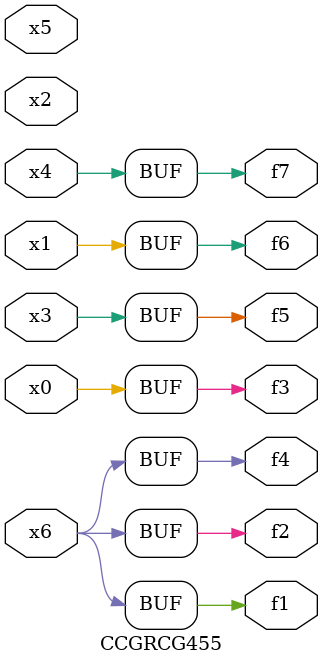
<source format=v>
module CCGRCG455(
	input x0, x1, x2, x3, x4, x5, x6,
	output f1, f2, f3, f4, f5, f6, f7
);
	assign f1 = x6;
	assign f2 = x6;
	assign f3 = x0;
	assign f4 = x6;
	assign f5 = x3;
	assign f6 = x1;
	assign f7 = x4;
endmodule

</source>
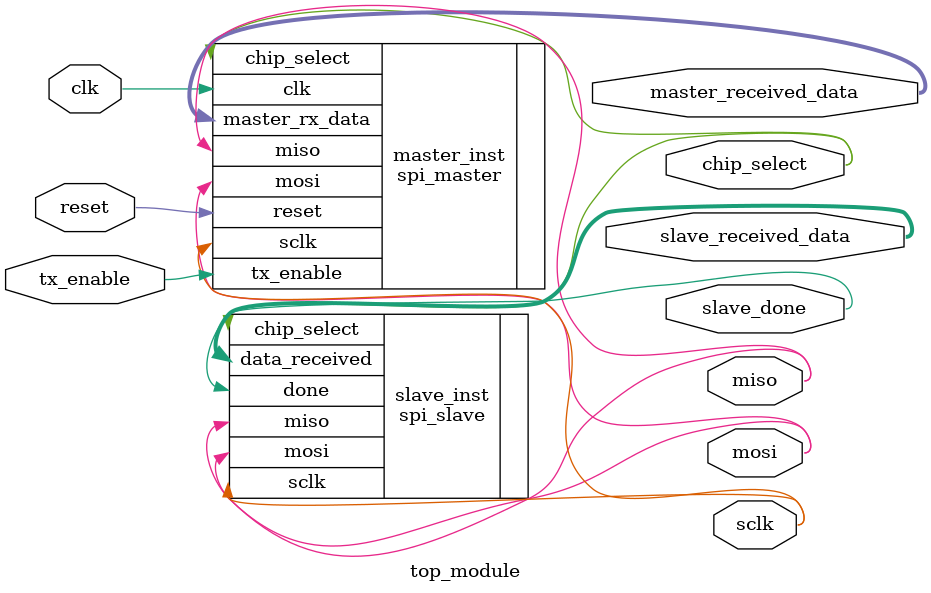
<source format=v>
module top_module(
    input wire clk,           // System Clock (100MHz)
    input wire reset,         // Global Reset
    input wire tx_enable,     // Start transmission trigger
    output wire [7:0] slave_received_data, // Slave ke paas aaya hua data (Target: 181)
    output wire [7:0] master_received_data, // Master ke paas aaya hua data (Target: 200)
    output wire slave_done,   // Signal jab 8-bit transfer pura ho jaye
    output wire sclk,         // SPI Clock wire
    output wire mosi,         // Master Out Slave In wire
    output wire miso,         // Master In Slave Out wire
    output wire chip_select    // Slave Select wire
);

    // Master Instance: Yeh SCLK aur MOSI generate karta hai
    spi_master master_inst (
        .clk(clk),
        .reset(reset),
        .tx_enable(tx_enable),
        .miso(miso),                  // Slave se input le raha hai
        .mosi(mosi),                  // Slave ko data bhej raha hai
        .sclk(sclk),
        .chip_select(chip_select),
        .master_rx_data(master_received_data)
    );

    // Slave Instance: Yeh Master ki clock par respond karta hai
    spi_slave slave_inst (
        .sclk(sclk),
        .mosi(mosi),                  // Master se input le raha hai
        .chip_select(chip_select),
        .miso(miso),                  // Master ko data bhej raha hai
        .data_received(slave_received_data),
        .done(slave_done)
    );

endmodule
</source>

### How to complete this task
Pictures stay out; everything else in the entries is copied exactly.

### Answer section
<source format=v>
module CCGRCG455(
	input x0, x1, x2, x3, x4, x5, x6,
	output f1, f2, f3, f4, f5, f6, f7
);
	assign f1 = x6;
	assign f2 = x6;
	assign f3 = x0;
	assign f4 = x6;
	assign f5 = x3;
	assign f6 = x1;
	assign f7 = x4;
endmodule

</source>
<source format=v>
module top_module(
    input wire clk,           // System Clock (100MHz)
    input wire reset,         // Global Reset
    input wire tx_enable,     // Start transmission trigger
    output wire [7:0] slave_received_data, // Slave ke paas aaya hua data (Target: 181)
    output wire [7:0] master_received_data, // Master ke paas aaya hua data (Target: 200)
    output wire slave_done,   // Signal jab 8-bit transfer pura ho jaye
    output wire sclk,         // SPI Clock wire
    output wire mosi,         // Master Out Slave In wire
    output wire miso,         // Master In Slave Out wire
    output wire chip_select    // Slave Select wire
);

    // Master Instance: Yeh SCLK aur MOSI generate karta hai
    spi_master master_inst (
        .clk(clk),
        .reset(reset),
        .tx_enable(tx_enable),
        .miso(miso),                  // Slave se input le raha hai
        .mosi(mosi),                  // Slave ko data bhej raha hai
        .sclk(sclk),
        .chip_select(chip_select),
        .master_rx_data(master_received_data)
    );

    // Slave Instance: Yeh Master ki clock par respond karta hai
    spi_slave slave_inst (
        .sclk(sclk),
        .mosi(mosi),                  // Master se input le raha hai
        .chip_select(chip_select),
        .miso(miso),                  // Master ko data bhej raha hai
        .data_received(slave_received_data),
        .done(slave_done)
    );

endmodule
</source>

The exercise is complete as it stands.